Arguably, a less common and often overlooked aspect of the sharing economy is the inverse trend: formerly acceptable free services transitioning to paid services delivered by strangers. The acts of finding a neighbor to watch your dog or recruiting a boyfriend to assemble IKEA furniture are being digitized and brokered to people who won’t roll their eyes – or mumble spiteful words under their breath at the request.
Companies like TaskRabbit, Rover.com, and Zaarly are pioneering this new frontier of the sharing economy, and are proving to be equally as disruptive – and they may actually impact our culture and society more dramatically by influencing our personal relationships.
To better understand why there’s a demand to pay for what can be done for free, you need to dissect the free service model itself. In most instances, there are two options:
1) You can deliver the service yourself; or
2) you can ask for a favor from someone else.
Now, it may seem pretty harsh to fire yourself, but for most people, there’s probably no shortage to the things they’d rather not spend their time doing. This includes driving to get take-out, paying bills, setting up new Wi-Fi and doing laundry. I, personally, am awful at these tasks and dread doing them. But it’s difficult to find an acceptable substitute, especially on short notice, that won’t create an even larger headache or take more time than the task itself would to complete.
When we ask favors from friends, family or loved ones, we are essentially trading in our social capital. This is an awkward exchange. It needs to be handled delicately and you have to ask yourself many questions. Can you complain about the quality of the service or make special requests? How much time and money do you need to spend to show your appreciation – is a nice bottle of wine enough or do you need to take them to dinner and come up with a heartfelt gesture? And how often can you ask before you become a nuisance and they start screening your calls?
Then, when we receive services as part of the implied quid pro quo, the outcome can be equally bad. Who enforces the fairness of the barter? If my neighbor has given me a cup of sugar, what in the world do I say when he asks me to mow his lawn? What happens if we are not equally in need?
History has taught us that these types of social disruptions can have larger impacts on how we live our lives. For example, women’s increasing participation in the workforce during World War II brought about the packaged food and day care industries– fundamentally changing how many families operated. The industrial revolution that replaced the “putting-out system” – an era when big work was subcontracted out to small, in-home shops – fundamentally changed how and where we spent our days and our level of autonomy with regards to our time.

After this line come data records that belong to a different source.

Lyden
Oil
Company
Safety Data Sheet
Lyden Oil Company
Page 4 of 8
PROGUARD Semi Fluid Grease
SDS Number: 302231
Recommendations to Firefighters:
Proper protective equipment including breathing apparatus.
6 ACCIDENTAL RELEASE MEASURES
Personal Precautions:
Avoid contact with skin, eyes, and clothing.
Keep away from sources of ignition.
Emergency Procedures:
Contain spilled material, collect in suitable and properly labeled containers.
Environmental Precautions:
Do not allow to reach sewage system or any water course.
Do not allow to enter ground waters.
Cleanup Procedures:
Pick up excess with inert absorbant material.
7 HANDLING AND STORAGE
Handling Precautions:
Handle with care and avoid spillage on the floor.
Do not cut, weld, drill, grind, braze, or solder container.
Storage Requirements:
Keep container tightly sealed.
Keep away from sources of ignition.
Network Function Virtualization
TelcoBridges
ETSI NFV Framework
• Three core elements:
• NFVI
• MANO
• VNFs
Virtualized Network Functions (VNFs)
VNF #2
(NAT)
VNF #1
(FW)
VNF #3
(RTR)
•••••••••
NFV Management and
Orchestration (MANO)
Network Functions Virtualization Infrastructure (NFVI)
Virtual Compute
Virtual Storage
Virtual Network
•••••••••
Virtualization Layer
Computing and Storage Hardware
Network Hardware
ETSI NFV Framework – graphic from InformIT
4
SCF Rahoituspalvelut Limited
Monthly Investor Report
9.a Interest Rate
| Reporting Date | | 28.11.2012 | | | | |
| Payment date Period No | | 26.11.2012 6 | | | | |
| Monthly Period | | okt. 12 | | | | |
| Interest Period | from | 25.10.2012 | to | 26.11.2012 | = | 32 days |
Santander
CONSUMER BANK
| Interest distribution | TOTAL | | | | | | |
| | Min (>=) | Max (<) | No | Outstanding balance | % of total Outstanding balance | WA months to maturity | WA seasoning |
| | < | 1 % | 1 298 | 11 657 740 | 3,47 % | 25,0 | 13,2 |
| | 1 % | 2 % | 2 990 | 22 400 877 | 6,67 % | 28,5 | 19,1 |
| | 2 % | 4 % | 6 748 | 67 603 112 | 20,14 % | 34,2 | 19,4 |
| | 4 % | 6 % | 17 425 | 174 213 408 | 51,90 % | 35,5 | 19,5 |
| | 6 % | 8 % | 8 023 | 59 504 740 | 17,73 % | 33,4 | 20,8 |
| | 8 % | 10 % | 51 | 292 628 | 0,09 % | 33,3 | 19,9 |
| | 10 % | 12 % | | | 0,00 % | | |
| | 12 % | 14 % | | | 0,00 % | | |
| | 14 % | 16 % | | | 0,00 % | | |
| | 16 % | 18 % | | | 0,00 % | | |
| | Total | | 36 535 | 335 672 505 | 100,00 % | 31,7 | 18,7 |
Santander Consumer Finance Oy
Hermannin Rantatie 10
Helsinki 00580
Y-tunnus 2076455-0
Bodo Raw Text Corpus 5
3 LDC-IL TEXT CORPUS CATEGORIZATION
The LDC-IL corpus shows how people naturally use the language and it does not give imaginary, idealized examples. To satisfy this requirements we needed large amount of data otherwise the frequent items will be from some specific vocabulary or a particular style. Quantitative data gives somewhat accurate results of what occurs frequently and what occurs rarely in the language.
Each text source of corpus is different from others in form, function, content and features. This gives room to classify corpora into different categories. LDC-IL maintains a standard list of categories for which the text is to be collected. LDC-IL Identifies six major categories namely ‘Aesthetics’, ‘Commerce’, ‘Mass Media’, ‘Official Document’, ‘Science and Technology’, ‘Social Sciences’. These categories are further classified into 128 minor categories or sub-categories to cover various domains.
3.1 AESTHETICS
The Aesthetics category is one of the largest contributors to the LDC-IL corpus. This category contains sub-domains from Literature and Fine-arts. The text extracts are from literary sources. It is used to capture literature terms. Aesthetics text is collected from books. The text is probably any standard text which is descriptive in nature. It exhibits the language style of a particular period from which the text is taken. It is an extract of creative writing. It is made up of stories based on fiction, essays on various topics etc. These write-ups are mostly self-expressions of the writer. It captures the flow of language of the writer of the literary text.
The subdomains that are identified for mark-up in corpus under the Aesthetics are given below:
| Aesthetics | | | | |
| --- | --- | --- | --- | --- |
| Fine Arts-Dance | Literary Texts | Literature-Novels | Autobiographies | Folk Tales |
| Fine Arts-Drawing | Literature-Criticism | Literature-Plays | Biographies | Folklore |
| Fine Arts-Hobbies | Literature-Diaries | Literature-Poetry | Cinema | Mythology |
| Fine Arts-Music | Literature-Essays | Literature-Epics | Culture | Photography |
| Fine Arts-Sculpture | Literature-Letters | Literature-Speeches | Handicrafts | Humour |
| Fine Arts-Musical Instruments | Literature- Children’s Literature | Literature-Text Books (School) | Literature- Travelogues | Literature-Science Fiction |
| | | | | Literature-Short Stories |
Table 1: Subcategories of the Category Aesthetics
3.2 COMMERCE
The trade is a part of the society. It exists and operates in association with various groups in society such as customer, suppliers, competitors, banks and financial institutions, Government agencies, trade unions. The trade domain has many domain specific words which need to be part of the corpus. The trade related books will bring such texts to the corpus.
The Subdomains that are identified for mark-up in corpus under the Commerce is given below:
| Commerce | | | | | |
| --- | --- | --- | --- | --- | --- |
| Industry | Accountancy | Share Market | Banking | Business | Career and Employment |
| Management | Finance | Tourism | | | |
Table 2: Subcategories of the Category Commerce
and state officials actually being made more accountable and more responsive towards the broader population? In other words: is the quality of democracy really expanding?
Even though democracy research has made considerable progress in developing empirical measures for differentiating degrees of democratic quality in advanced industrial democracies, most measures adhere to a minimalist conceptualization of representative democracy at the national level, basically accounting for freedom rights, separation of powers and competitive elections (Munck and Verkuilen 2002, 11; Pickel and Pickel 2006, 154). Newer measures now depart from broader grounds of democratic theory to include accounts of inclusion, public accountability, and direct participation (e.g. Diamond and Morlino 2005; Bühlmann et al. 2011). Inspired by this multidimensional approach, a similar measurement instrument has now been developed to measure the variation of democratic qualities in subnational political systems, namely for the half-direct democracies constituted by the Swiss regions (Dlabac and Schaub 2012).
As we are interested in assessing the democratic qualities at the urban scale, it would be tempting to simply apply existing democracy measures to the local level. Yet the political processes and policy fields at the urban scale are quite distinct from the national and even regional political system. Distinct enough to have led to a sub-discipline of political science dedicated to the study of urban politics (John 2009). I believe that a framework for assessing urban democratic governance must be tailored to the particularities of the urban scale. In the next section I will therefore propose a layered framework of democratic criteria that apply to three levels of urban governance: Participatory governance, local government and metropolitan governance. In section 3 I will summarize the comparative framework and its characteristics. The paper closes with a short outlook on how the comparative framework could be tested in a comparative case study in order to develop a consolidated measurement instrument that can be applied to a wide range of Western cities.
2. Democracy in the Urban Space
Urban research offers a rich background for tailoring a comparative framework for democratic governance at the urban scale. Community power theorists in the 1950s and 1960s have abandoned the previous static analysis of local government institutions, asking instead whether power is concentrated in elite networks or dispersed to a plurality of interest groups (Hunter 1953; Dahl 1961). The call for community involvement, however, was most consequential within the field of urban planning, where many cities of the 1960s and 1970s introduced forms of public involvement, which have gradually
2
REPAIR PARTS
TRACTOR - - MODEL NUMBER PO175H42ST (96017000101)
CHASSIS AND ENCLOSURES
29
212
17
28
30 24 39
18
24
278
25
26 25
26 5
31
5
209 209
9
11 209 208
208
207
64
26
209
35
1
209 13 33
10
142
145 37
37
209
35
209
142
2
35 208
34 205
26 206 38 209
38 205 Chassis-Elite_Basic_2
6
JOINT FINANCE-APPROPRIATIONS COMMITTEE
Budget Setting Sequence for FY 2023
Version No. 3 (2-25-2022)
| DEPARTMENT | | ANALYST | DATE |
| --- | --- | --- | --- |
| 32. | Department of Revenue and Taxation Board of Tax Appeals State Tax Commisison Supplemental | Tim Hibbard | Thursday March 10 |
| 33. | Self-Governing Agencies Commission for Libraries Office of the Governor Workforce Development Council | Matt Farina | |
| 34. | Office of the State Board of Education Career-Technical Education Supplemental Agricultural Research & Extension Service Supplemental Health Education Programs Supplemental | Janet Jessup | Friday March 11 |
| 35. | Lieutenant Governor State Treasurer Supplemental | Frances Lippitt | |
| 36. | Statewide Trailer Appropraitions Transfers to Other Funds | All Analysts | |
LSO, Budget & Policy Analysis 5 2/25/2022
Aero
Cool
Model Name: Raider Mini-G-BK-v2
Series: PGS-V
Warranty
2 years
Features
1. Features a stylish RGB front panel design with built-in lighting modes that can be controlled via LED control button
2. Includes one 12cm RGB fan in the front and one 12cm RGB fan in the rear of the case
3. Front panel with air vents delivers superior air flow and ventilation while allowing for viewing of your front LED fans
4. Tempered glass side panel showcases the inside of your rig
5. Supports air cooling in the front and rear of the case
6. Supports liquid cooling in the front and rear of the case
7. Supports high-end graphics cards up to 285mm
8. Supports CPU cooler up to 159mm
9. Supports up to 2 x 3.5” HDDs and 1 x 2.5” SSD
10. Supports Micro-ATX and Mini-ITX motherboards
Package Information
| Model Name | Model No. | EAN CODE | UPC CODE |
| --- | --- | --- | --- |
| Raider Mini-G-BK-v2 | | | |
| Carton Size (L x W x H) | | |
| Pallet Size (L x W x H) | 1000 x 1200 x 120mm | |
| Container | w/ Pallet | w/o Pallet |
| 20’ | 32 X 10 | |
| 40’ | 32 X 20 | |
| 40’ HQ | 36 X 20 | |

It turns out, that for much of what we do on a daily basis, free is just too expensive. The cost to our psyche, time, and relationships is too high when viable alternatives exist. As a result, the inter-dependency of humans will continue to increase as we outsource more of our day-to-day lives to people that actually don’t mind doing the tasks.
Will we eventually live in a world where all my activities are either explicitly my own or they are outsourced? A world in which my laundry is magically done for me and ordered neatly in the closet when I get home? A world in which an incredible chef shows up at my door on demand to cook for me and three others? A world in which my bills are paid and scrutinized by someone other than me?
That world may not be that far away.